Skip to content

check_observe_extends_observations

yohou.testing.forecaster.check_observe_extends_observations(forecaster, y_train, y_observe, X_actual_train=None, X_actual_observe=None, X_future=None, X_forecast=None)

Check observe() extends observation buffers correctly.

Parameters

Name Type Description Default
forecaster BaseForecaster

Fitted forecaster instance

required
y_train DataFrame

Original training data

required
y_observe DataFrame

New data for update

required
X_actual_train DataFrame

Features for training

None
X_actual_observe DataFrame

Features for update

None

Raises

Type Description
AssertionError

If observation buffers are not extended correctly

Source Code

Show/Hide source
def check_observe_extends_observations(
    forecaster,
    y_train: pl.DataFrame,
    y_observe: pl.DataFrame,
    X_actual_train: pl.DataFrame | None = None,
    X_actual_observe: pl.DataFrame | None = None,
    X_future: pl.DataFrame | None = None,
    X_forecast: pl.DataFrame | None = None,
) -> None:
    """Check observe() extends observation buffers correctly.

    Parameters
    ----------
    forecaster : BaseForecaster
        Fitted forecaster instance
    y_train : pl.DataFrame
        Original training data
    y_observe : pl.DataFrame
        New data for update
    X_actual_train : pl.DataFrame, optional
        Features for training
    X_actual_observe : pl.DataFrame, optional
        Features for update

    Raises
    ------
    AssertionError
        If observation buffers are not extended correctly

    """
    # Store original buffer length
    original_observed_time = forecaster.observed_time_

    # Handle both panel (dict) and non-panel (DataFrame or scalar) data
    if forecaster._y_observed is not None:
        if isinstance(forecaster._y_observed, dict):
            # Panel data: observed_time_ is a dict
            # Check the first group as a representative
            first_group = next(iter(forecaster._y_observed.keys()))
            first_group_y = forecaster._y_observed[first_group]
            # _y_observed[group] can be None when observation_horizon == 0
            if first_group_y is not None:
                original_y_observed_last_time = first_group_y["time"][-1]
                assert original_observed_time[first_group] == original_y_observed_last_time, (
                    "observed_time_ should match last time in _y_observed before observe()"
                )
        else:
            # Non-panel data: observed_time_ is a scalar
            original_y_observed_last_time = forecaster._y_observed["time"][-1]
            assert original_observed_time == original_y_observed_last_time, (
                "observed_time_ should match last time in _y_observed before observe()"
            )

    if forecaster._X_t_observed is not None:
        if isinstance(forecaster._X_t_observed, dict):
            # Panel data
            first_group = next(iter(forecaster._X_t_observed.keys()))
            if forecaster._X_t_observed[first_group] is not None:
                original_X_t_observed_last_time = forecaster._X_t_observed[first_group]["time"][-1]
                assert original_observed_time[first_group] == original_X_t_observed_last_time, (
                    "observed_time_ should match last time in _X_t_observed before observe()"
                )
        else:
            # Non-panel data
            original_X_t_observed_last_time = forecaster._X_t_observed["time"][-1]
            assert original_observed_time == original_X_t_observed_last_time, (
                "observed_time_ should match last time in _X_t_observed before observe()"
            )

    # Update with new data
    forecaster.observe(y_observe, X_actual_observe, X_future=X_future, X_forecast=X_forecast)

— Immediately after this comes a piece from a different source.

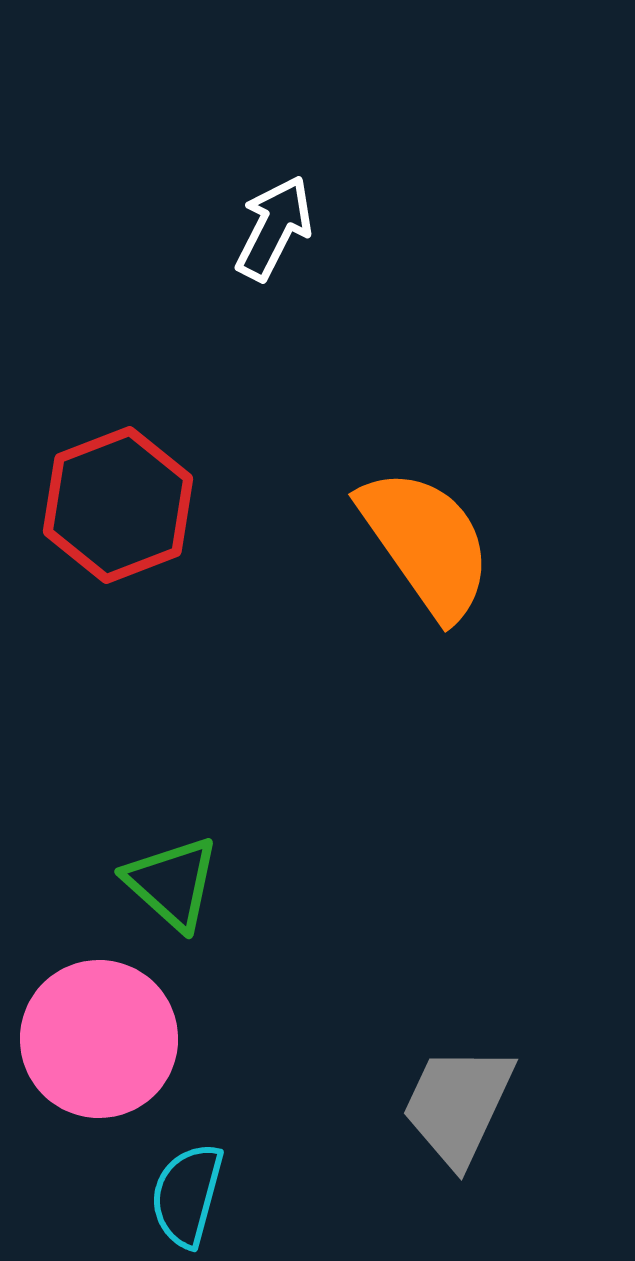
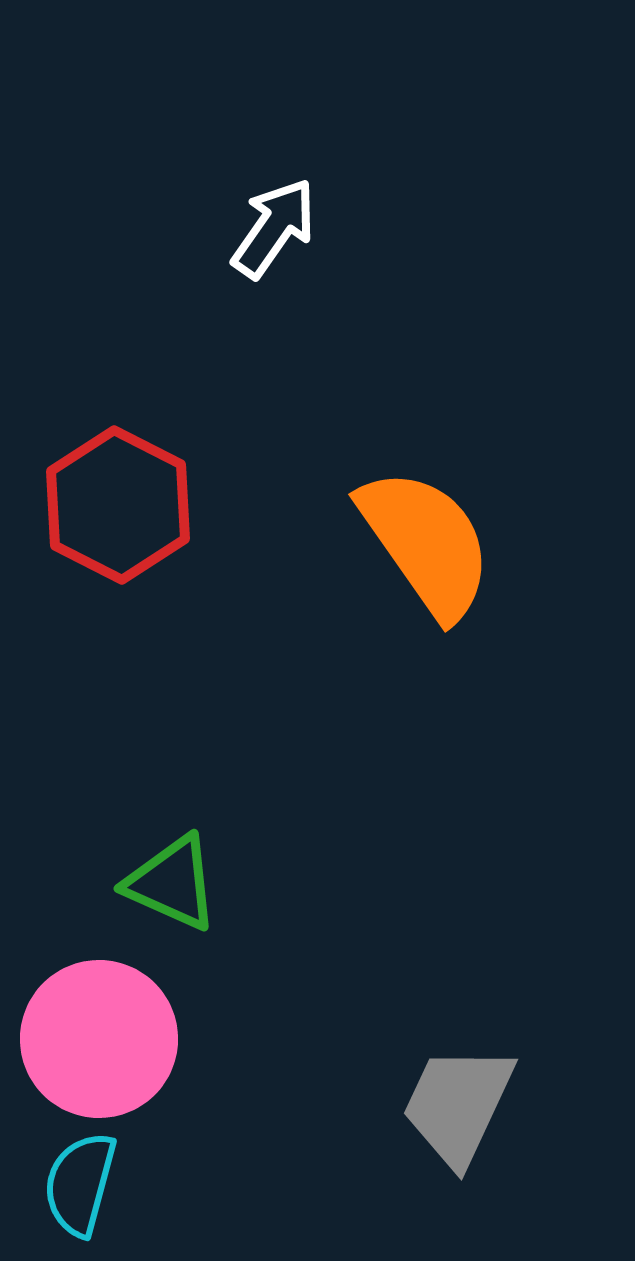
white arrow: rotated 8 degrees clockwise
red hexagon: rotated 12 degrees counterclockwise
green triangle: rotated 18 degrees counterclockwise
cyan semicircle: moved 107 px left, 11 px up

    # Check buffers were extended
    updated_observed_time = forecaster.observed_time_

    # Handle both panel and non-panel data for comparison
    if isinstance(updated_observed_time, dict):
        # Panel data: check all groups were updated
        for group_name in updated_observed_time:
            assert updated_observed_time[group_name] >= original_observed_time[group_name], (
                f"observed_time_ for group {group_name} should be updated"
            )
    else:
        # Non-panel data
        assert updated_observed_time >= original_observed_time, (
            "observed_time_ should be updated to at least the last time in update data"
        )

    if forecaster._y_observed is not None:
        if isinstance(forecaster._y_observed, dict):
            # Panel data
            for group_name, y_obs in forecaster._y_observed.items():
                # _y_observed[group] can be None when observation_horizon == 0
                if y_obs is not None:
                    updated_y_observed_last_time = y_obs["time"][-1]
                    assert updated_y_observed_last_time == updated_observed_time[group_name], (
                        f"Last time in _y_observed['{group_name}'] should match updated observed_time_"
                    )
        else:
            # Non-panel data
            updated_y_observed_last_time = forecaster._y_observed["time"][-1]
            assert updated_y_observed_last_time == updated_observed_time, (
                "Last time in _y_observed should match updated observed_time_ after observe()"
            )

    if forecaster._X_t_observed is not None:
        if isinstance(forecaster._X_t_observed, dict):
            # Panel data
            for group_name, X_t_obs in forecaster._X_t_observed.items():
                if X_t_obs is not None:
                    updated_X_t_observed_last_time = X_t_obs["time"][-1]
                    assert updated_X_t_observed_last_time == updated_observed_time[group_name], (
                        f"Last time in _X_t_observed['{group_name}'] should match updated observed_time_"
                    )
        else:
            # Non-panel data
            updated_X_t_observed_last_time = forecaster._X_t_observed["time"][-1]
            assert updated_X_t_observed_last_time == updated_observed_time, (
                "Last time in _X_t_observed should match updated observed_time_ after observe()"
            )